Alarmed by a sudden blast of heat, he looked into the room. The fire had burned through the sheet rock into his room. He reached for the glass door that opened to the balcony, and the metal burned as he shut it. He looked at his hands and didn't see any burns. Just hot. Just heat. But not so just. It wasn't just for the smoker to burn in bed, screaming in pain or deep in sleep. And it isn't just for him to burn now. And he started sobbing.
Was he going to die?
He had committed sins and crimes before. He had even gotten a speeding ticket during the journey to the city. But wasn't the ticket punishment paid in full? He had told lies before, and various other things he wasn't proud of. Was this punishment? Looking back inside his room, the fire had caught the blanket that was draped off his bed and half laid on the floor against the burning wall. Was he just unwise?
No, not making the bed was not unwise. The fire is not punishment. So what is the fire? Death, no the fire is not death.

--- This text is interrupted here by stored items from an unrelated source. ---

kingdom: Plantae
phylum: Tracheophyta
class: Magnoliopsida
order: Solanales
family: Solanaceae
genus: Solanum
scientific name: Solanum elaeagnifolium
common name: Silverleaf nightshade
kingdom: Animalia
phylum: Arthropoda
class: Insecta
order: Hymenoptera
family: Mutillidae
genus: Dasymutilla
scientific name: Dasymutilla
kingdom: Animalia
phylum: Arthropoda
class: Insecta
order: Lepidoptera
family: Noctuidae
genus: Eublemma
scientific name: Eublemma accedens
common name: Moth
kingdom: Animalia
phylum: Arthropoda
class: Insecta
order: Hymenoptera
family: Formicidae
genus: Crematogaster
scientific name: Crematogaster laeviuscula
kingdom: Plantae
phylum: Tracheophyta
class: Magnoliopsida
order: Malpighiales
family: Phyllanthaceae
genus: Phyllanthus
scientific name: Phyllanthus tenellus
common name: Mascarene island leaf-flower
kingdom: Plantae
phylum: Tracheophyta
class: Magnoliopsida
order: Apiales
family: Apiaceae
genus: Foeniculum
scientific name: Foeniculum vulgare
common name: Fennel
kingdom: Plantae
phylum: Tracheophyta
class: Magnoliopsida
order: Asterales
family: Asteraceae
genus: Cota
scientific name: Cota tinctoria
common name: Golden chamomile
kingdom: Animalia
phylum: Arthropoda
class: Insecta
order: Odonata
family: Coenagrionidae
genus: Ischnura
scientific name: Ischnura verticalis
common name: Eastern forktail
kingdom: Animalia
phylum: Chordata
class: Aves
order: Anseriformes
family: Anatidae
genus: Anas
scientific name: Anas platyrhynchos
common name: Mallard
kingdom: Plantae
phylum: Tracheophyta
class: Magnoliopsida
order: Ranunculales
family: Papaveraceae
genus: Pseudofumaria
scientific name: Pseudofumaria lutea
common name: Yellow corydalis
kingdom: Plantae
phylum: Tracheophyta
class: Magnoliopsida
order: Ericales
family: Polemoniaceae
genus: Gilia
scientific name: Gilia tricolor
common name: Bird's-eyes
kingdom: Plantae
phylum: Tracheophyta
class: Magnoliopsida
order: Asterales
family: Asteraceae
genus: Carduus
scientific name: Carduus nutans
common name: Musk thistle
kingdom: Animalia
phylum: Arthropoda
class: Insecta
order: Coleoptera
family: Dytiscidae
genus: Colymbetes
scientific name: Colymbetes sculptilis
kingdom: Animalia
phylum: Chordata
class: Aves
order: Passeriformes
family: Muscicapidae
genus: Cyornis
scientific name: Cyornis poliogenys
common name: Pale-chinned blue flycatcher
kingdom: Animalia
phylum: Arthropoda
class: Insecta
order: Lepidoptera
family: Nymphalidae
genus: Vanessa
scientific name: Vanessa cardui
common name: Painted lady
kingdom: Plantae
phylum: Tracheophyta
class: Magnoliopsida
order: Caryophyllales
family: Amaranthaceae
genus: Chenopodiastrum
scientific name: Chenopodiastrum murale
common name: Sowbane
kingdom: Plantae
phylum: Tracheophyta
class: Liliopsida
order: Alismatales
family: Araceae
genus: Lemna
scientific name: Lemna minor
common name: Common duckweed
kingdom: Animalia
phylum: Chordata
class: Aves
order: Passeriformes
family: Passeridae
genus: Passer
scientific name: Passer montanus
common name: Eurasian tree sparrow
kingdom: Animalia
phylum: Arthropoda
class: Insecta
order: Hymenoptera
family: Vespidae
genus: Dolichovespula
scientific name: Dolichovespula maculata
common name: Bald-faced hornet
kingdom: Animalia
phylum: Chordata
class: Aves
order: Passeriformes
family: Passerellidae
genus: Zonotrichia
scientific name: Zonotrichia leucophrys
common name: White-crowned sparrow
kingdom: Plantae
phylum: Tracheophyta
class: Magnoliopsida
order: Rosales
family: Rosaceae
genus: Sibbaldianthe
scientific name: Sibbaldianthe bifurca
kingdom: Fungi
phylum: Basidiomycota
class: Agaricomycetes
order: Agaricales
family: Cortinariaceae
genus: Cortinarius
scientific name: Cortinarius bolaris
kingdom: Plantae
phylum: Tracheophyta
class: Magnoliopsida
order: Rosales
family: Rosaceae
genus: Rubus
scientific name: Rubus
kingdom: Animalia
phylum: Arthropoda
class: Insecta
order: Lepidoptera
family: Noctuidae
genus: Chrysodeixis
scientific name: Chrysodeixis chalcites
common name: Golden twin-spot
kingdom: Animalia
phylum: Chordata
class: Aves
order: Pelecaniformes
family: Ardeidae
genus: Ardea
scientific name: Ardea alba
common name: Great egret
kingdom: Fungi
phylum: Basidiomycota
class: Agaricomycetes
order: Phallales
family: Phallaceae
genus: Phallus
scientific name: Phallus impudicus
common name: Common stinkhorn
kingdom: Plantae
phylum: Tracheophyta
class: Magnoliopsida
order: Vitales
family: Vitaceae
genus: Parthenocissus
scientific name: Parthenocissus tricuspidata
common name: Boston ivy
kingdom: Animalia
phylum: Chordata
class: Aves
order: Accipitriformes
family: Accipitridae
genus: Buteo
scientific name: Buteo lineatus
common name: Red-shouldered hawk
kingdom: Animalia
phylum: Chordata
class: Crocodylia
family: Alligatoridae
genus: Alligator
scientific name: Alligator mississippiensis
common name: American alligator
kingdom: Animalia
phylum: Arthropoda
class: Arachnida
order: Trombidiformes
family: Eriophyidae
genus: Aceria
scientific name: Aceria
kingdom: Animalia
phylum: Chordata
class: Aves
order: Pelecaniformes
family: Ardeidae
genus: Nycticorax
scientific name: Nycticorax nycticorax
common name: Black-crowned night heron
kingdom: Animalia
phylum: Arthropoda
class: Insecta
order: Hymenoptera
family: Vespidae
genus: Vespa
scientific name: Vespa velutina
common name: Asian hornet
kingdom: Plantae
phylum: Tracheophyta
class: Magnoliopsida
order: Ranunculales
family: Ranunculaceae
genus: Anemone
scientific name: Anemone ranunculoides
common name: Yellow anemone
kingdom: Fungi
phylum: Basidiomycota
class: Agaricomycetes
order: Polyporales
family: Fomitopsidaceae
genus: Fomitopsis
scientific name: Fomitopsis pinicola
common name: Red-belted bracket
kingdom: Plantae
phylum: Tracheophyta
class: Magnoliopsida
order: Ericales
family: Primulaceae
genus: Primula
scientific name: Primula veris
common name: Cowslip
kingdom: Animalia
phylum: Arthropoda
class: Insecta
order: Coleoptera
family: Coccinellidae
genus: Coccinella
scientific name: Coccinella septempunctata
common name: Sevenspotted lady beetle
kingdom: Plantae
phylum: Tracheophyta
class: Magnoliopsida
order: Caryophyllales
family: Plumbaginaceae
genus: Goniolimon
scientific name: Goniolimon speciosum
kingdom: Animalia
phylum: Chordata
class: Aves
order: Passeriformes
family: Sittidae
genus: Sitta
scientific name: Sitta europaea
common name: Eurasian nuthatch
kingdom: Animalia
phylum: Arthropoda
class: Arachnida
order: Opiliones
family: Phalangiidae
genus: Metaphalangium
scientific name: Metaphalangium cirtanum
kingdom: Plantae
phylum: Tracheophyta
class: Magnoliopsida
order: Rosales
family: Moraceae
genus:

But there were not firetrucks and no ladders, and no helicopters and no one standing on the ground 9 stories below. The whole bed, no, the whole room was on fire now, the tongues licking at the glass.
Like a dog, he thought. A dog wanting to come outside. No, the fire is not an animal. What is the fire, but he knew all along. The fire is a catalyst. A catalyst to a choice. And so was the ticket for speeding and punishment in general, it all just forces you to make choices. The heat now on the balcony was unbearable. He had no choices here.

But, he did. There is always a choice. He could jump 9 stories down to no one.

Why would I jump, he thought. I will die when I hit the ground, and I will die getting burned up.
I should jump, he thought. But why! Because I don't know. Don't know what! The fire is a certain death. I will die burning. I should jump. But I'll die hitting the ground too! I don't know that.
Why should I jump? Because I might fly. And he climbed on top of the railing.